> **Work instruction**: Only the lines from the one containing "line: (672, 1582)" to the end of the data are wanted; print them exactly as they appear.

Extracted entries: Begin

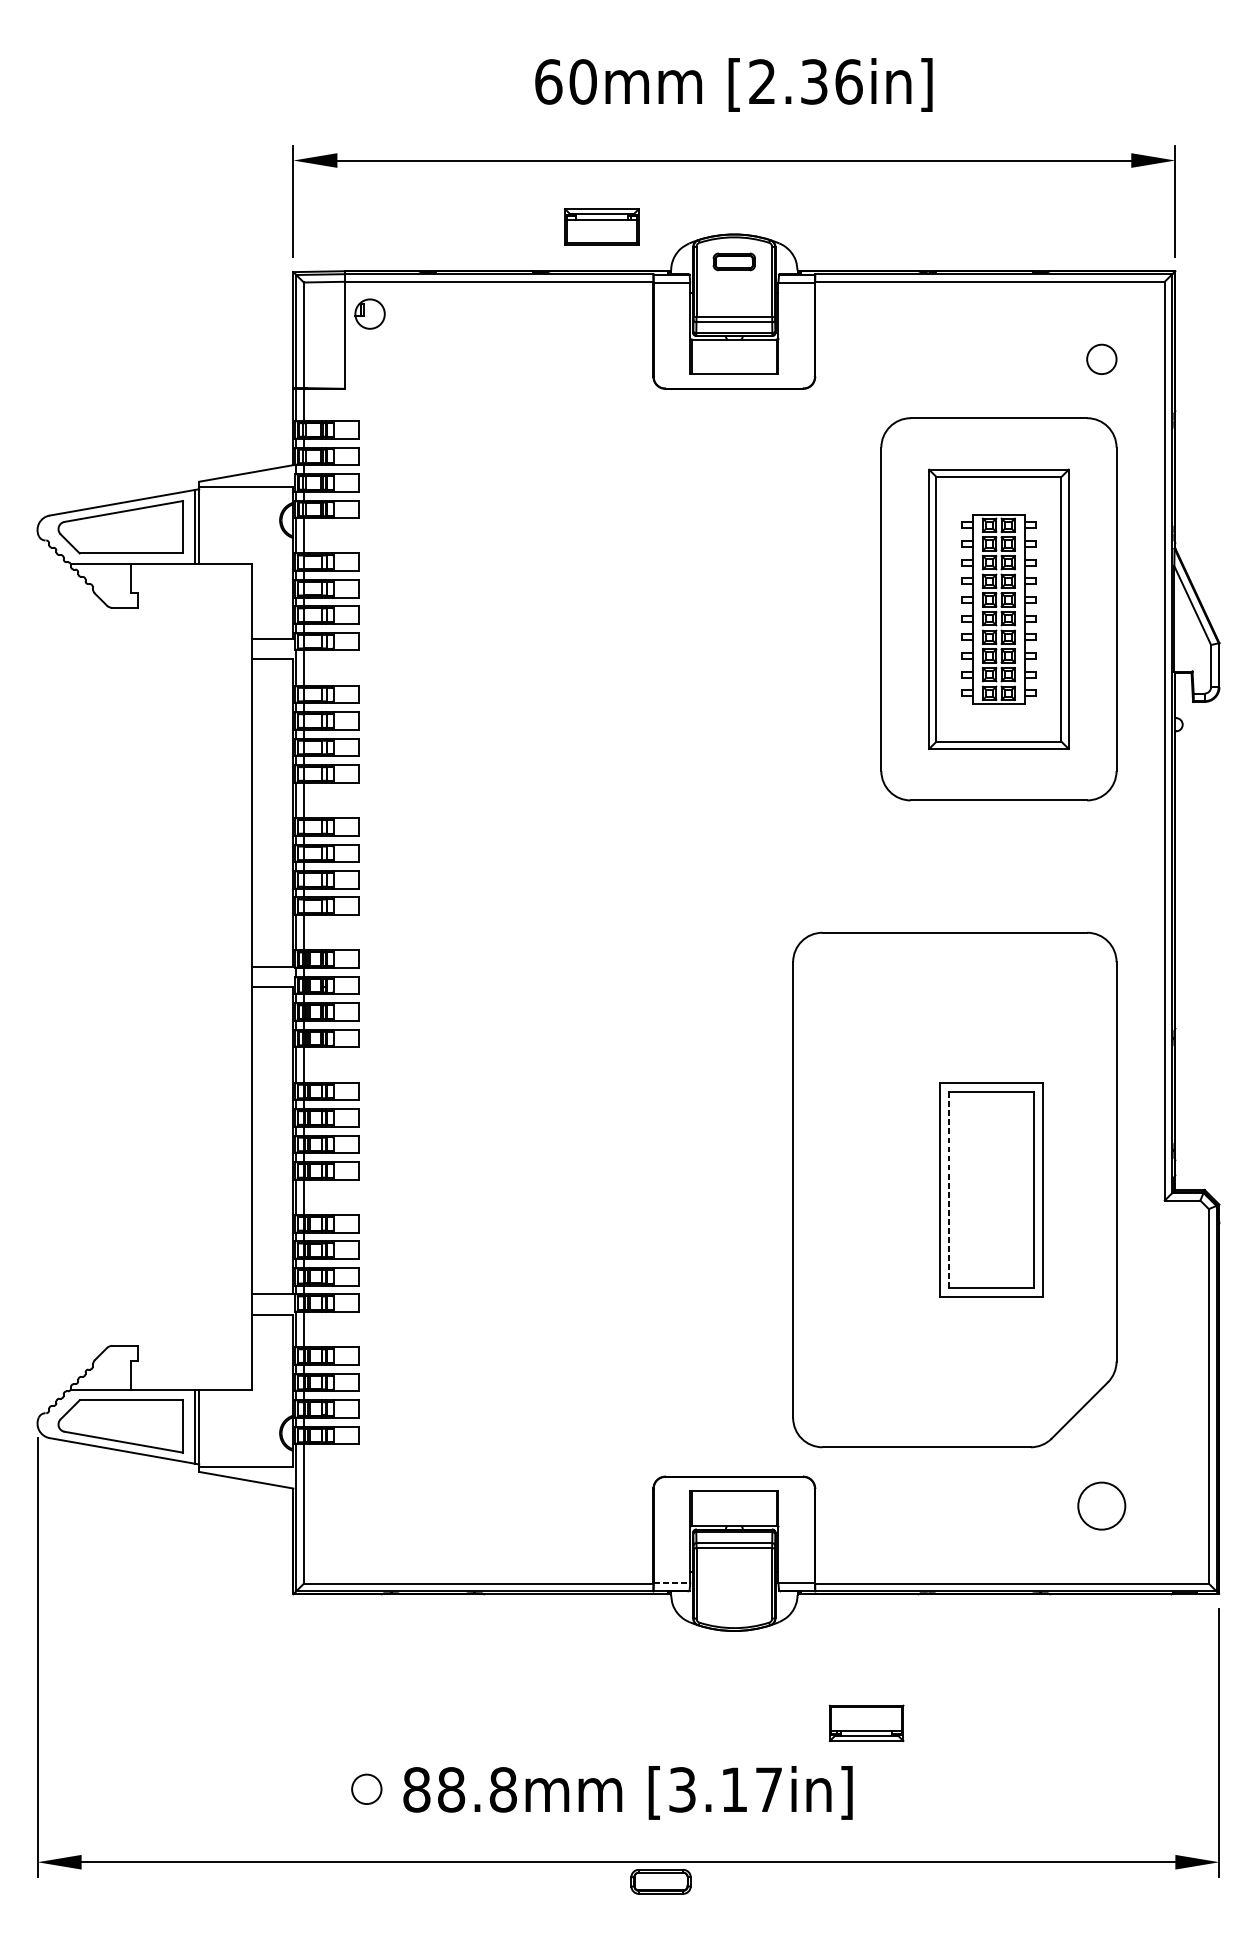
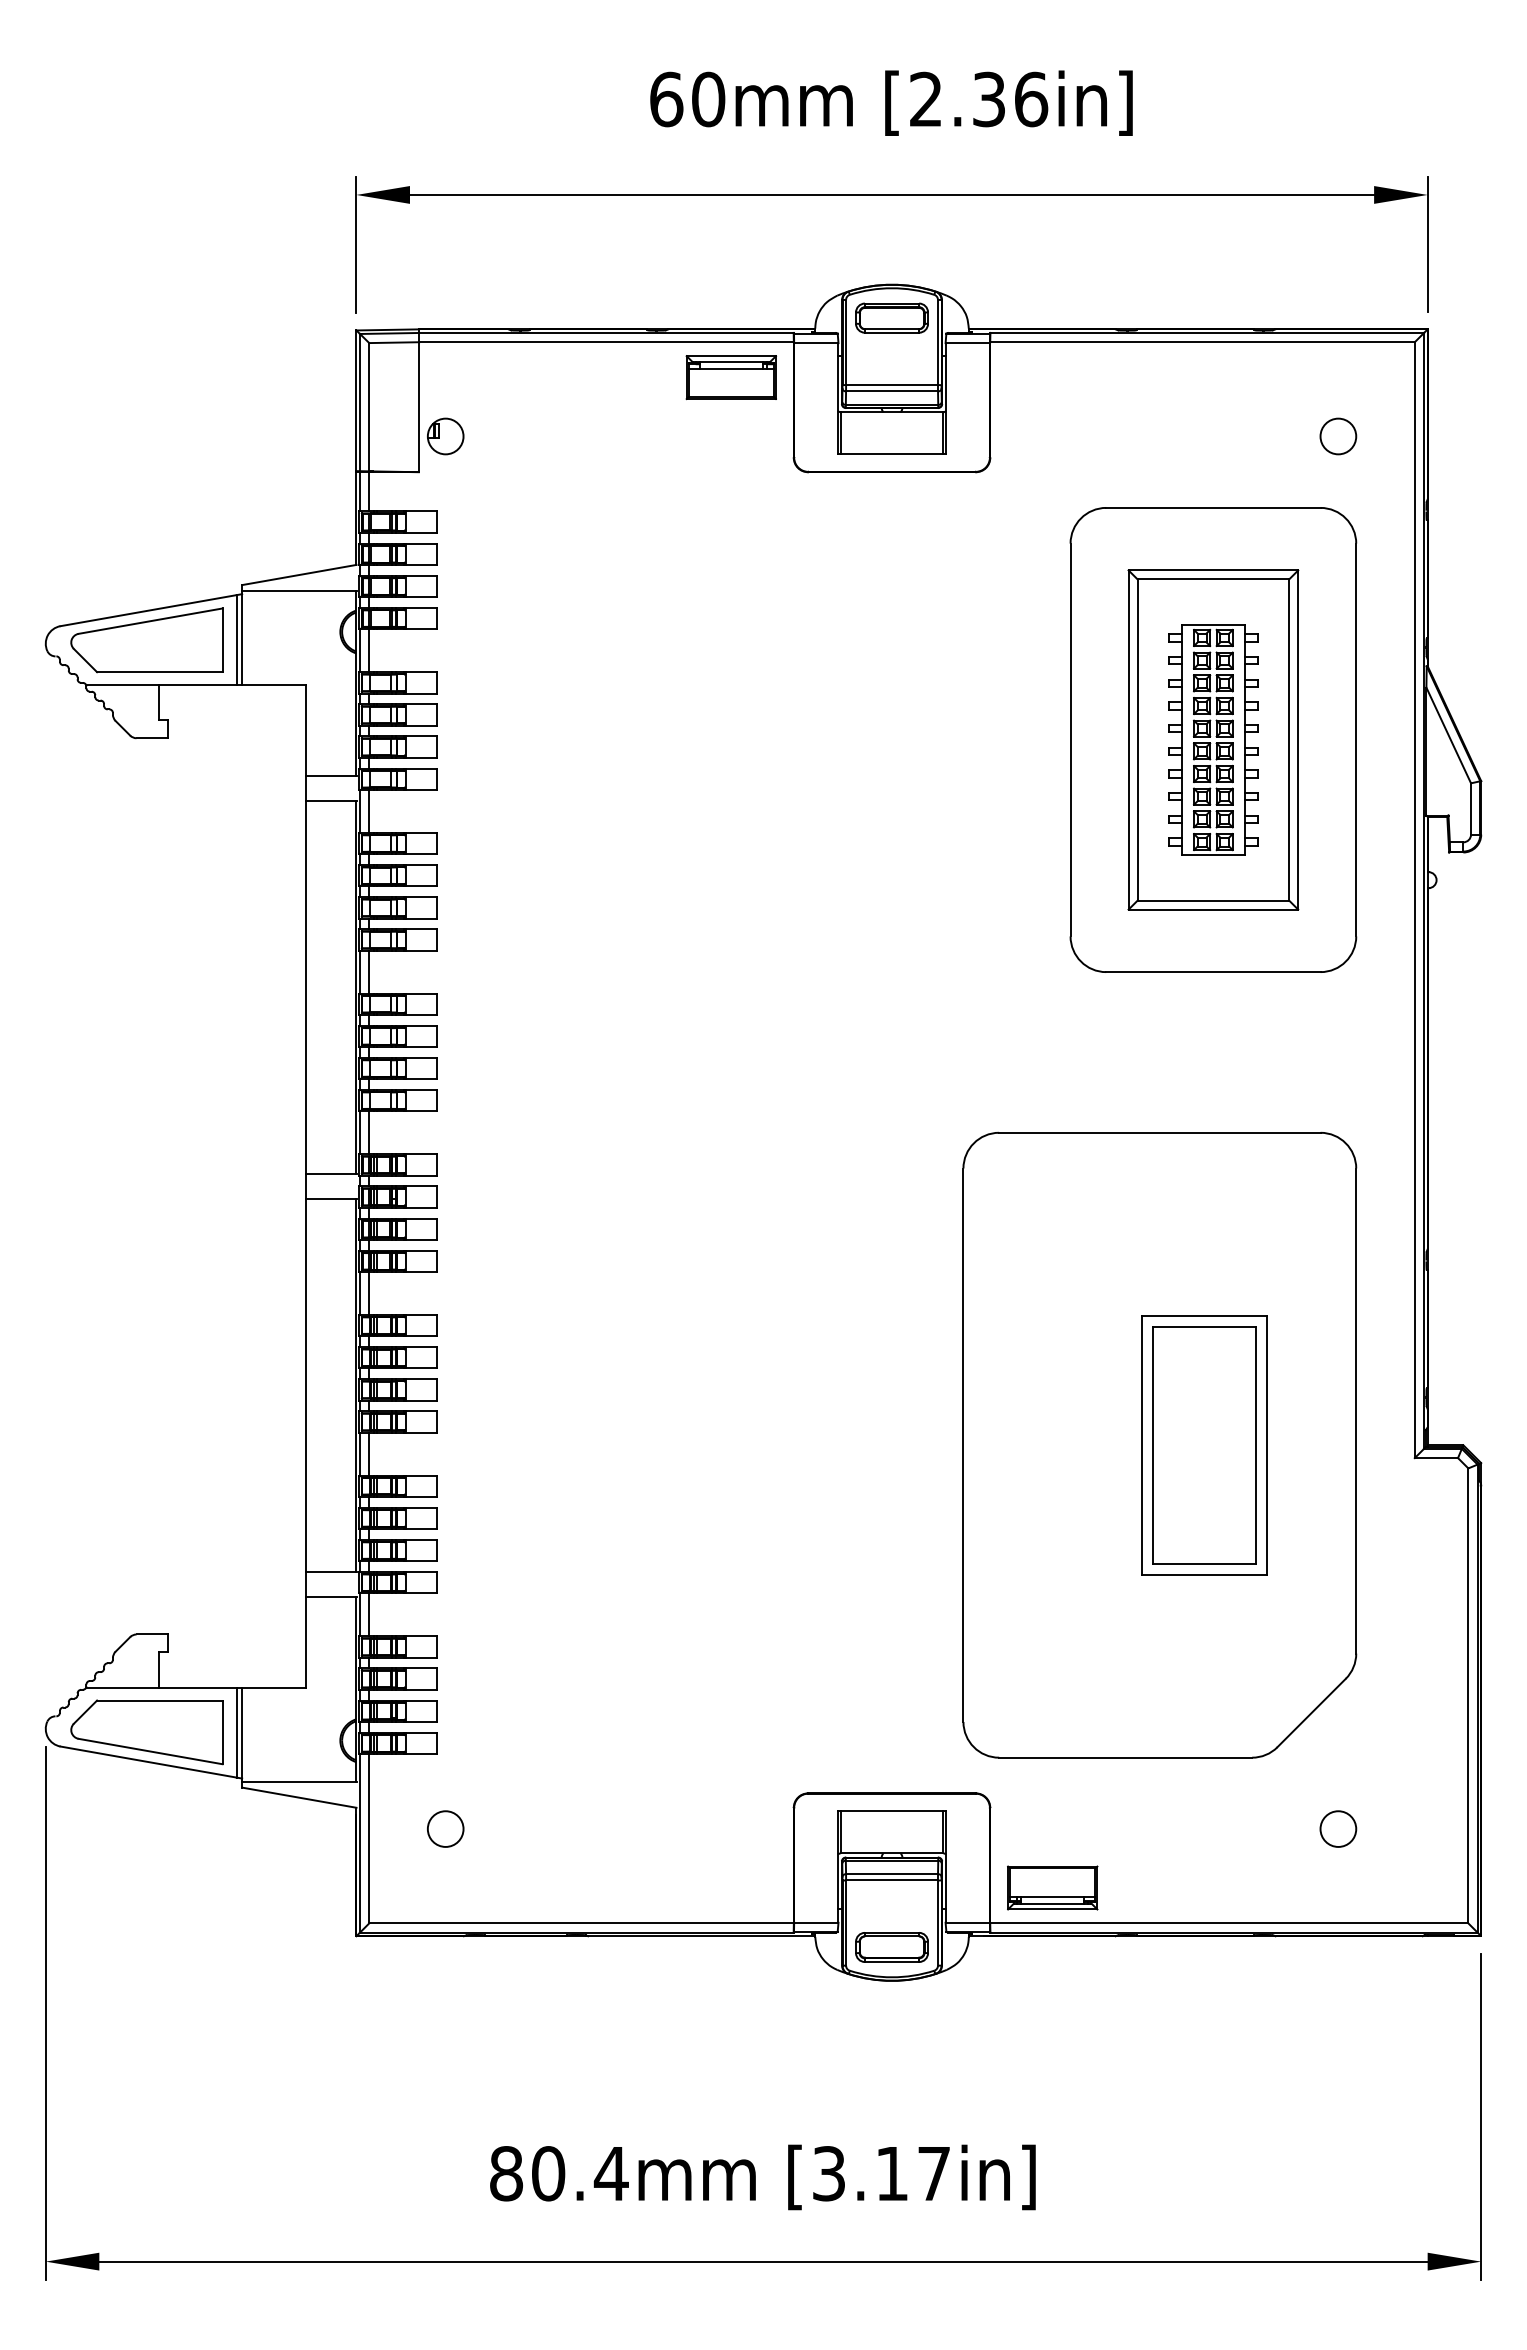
part: (601, 226) -> (730, 377), moved
part: (733, 261) -> (891, 317), size x1.43
part: (369, 314) -> (445, 436), moved
line: (948, 1190) -> (1152, 1445), dashed -> solid
circle: (1101, 1505) -> (1338, 1828), size x0.62
line: (672, 1582) -> (816, 1922), dashed -> solid
part: (866, 1722) -> (1052, 1887), moved
circle: (366, 1788) -> (445, 1828), moved
text: (477, 1789) -> (580, 2173), 88.8mm -> 80.4mm
part: (660, 1881) -> (891, 1947), moved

Extracted entries: End

> **Solution for this exercise**:
line: (672, 1582) -> (816, 1922), dashed -> solid
part: (866, 1722) -> (1052, 1887), moved
circle: (366, 1788) -> (445, 1828), moved
text: (477, 1789) -> (580, 2173), 88.8mm -> 80.4mm
part: (660, 1881) -> (891, 1947), moved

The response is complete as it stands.